Context: Little is known about the relationship between race/ethnicity and depression among US blacks.
Objective: To estimate the prevalence, persistence, treatment, and disability of depression in African Americans, Caribbean blacks, and non-Hispanic whites in the National Survey of American Life.
Design: A slightly modified adaptation of the World Health Organization World Mental Health version of the Composite International Diagnostic Interview.
Setting: National household probability samples of noninstitutionalized African Americans, Caribbean blacks, and non-Hispanic whites in the United States conducted between February 2, 2001, and June 30, 2003.
Participants: A total of 3570 African Americans, 1621 Caribbean blacks, and 891 non-Hispanic whites aged 18 years and older (N = 6082).
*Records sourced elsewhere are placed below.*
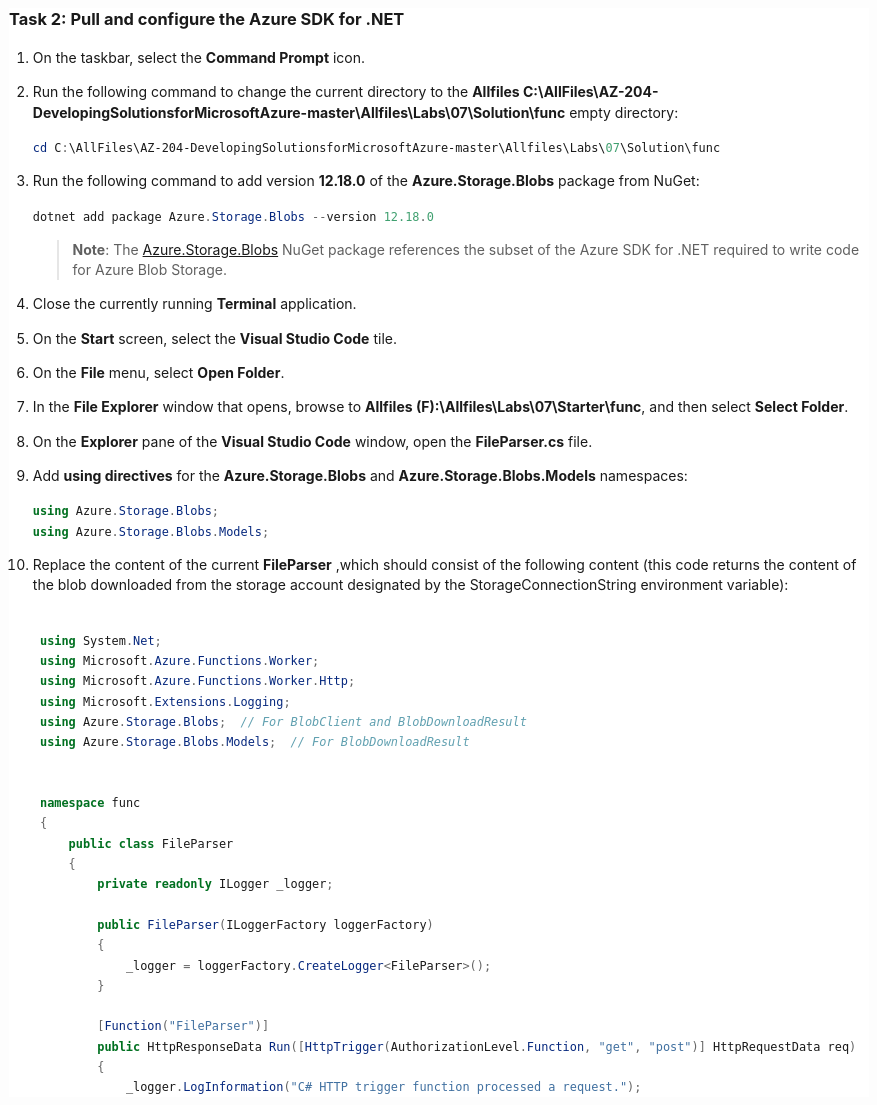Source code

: ### Task 2: Pull and configure the Azure SDK for .NET

1. On the taskbar, select the **Command Prompt** icon.

1. Run the following command to change the current directory to the **Allfiles C:\AllFiles\AZ-204-DevelopingSolutionsforMicrosoftAzure-master\Allfiles\Labs\07\Solution\func** empty directory:

    ```powershell
    cd C:\AllFiles\AZ-204-DevelopingSolutionsforMicrosoftAzure-master\Allfiles\Labs\07\Solution\func
    ```

1. Run the following command to add version **12.18.0** of the **Azure.Storage.Blobs** package from NuGet:

   ```powershell
   dotnet add package Azure.Storage.Blobs --version 12.18.0
   ```

   > **Note**: The [Azure.Storage.Blobs](https://www.nuget.org/packages/Azure.Storage.Blobs) NuGet package references the subset of the Azure SDK for .NET required to write code for Azure Blob Storage.

1. Close the currently running **Terminal** application.

1. On the **Start** screen, select the **Visual Studio Code** tile.

1. On the **File** menu, select **Open Folder**.

1. In the **File Explorer** window that opens, browse to **Allfiles (F):\\Allfiles\\Labs\\07\\Starter\\func**, and then select **Select Folder**.

1. On the **Explorer** pane of the **Visual Studio Code** window, open the **FileParser.cs** file.

1. Add **using directives** for the **Azure.Storage.Blobs** and **Azure.Storage.Blobs.Models** namespaces:

   ```csharp
   using Azure.Storage.Blobs;
   using Azure.Storage.Blobs.Models;
   ```

1. Replace the content of the current **FileParser** ,which should consist of the following content (this code returns the content of the blob downloaded from the storage account designated by the StorageConnectionString environment variable):

   ```csharp
      
    using System.Net;
    using Microsoft.Azure.Functions.Worker;
    using Microsoft.Azure.Functions.Worker.Http;
    using Microsoft.Extensions.Logging;
    using Azure.Storage.Blobs;  // For BlobClient and BlobDownloadResult
    using Azure.Storage.Blobs.Models;  // For BlobDownloadResult
   
   
    namespace func
    {
        public class FileParser
        {
            private readonly ILogger _logger;
   
            public FileParser(ILoggerFactory loggerFactory)
            {
                _logger = loggerFactory.CreateLogger<FileParser>();
            }
   
            [Function("FileParser")]
            public HttpResponseData Run([HttpTrigger(AuthorizationLevel.Function, "get", "post")] HttpRequestData req)
            {
                _logger.LogInformation("C# HTTP trigger function processed a request.");
   
   ```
Main outcome measures: Lifetime and 12-month diagnoses of DSM-IV major depressive disorder (MDD), 12-month mental health services use, and MDD disability as quantified using the Sheehan Disability Scale and the World Health Organization's Disability Assessment Schedule II.
Results: Lifetime MDD prevalence estimates were highest for whites (17.9%), followed by Caribbean blacks (12.9%) and African Americans (10.4%); however, 12-month MDD estimates across groups were similar. The chronicity of MDD was higher for both black groups (56.5% for African Americans and 56.0% for Caribbean blacks) than for whites (38.6%). Fewer than half of the African Americans (45.0%) and fewer than a quarter (24.3%) of the Caribbean blacks who met the criteria received any form of MDD therapy. In addition, relative to whites, both black groups were more likely to rate their MDD as severe or very severe and more disabling.
Conclusions: When MDD affects African Americans and Caribbean blacks, it is usually untreated and is more severe and disabling compared with that in non-Hispanic whites. The burden of mental disorders, especially depressive disorders, may be higher among US blacks than in US whites.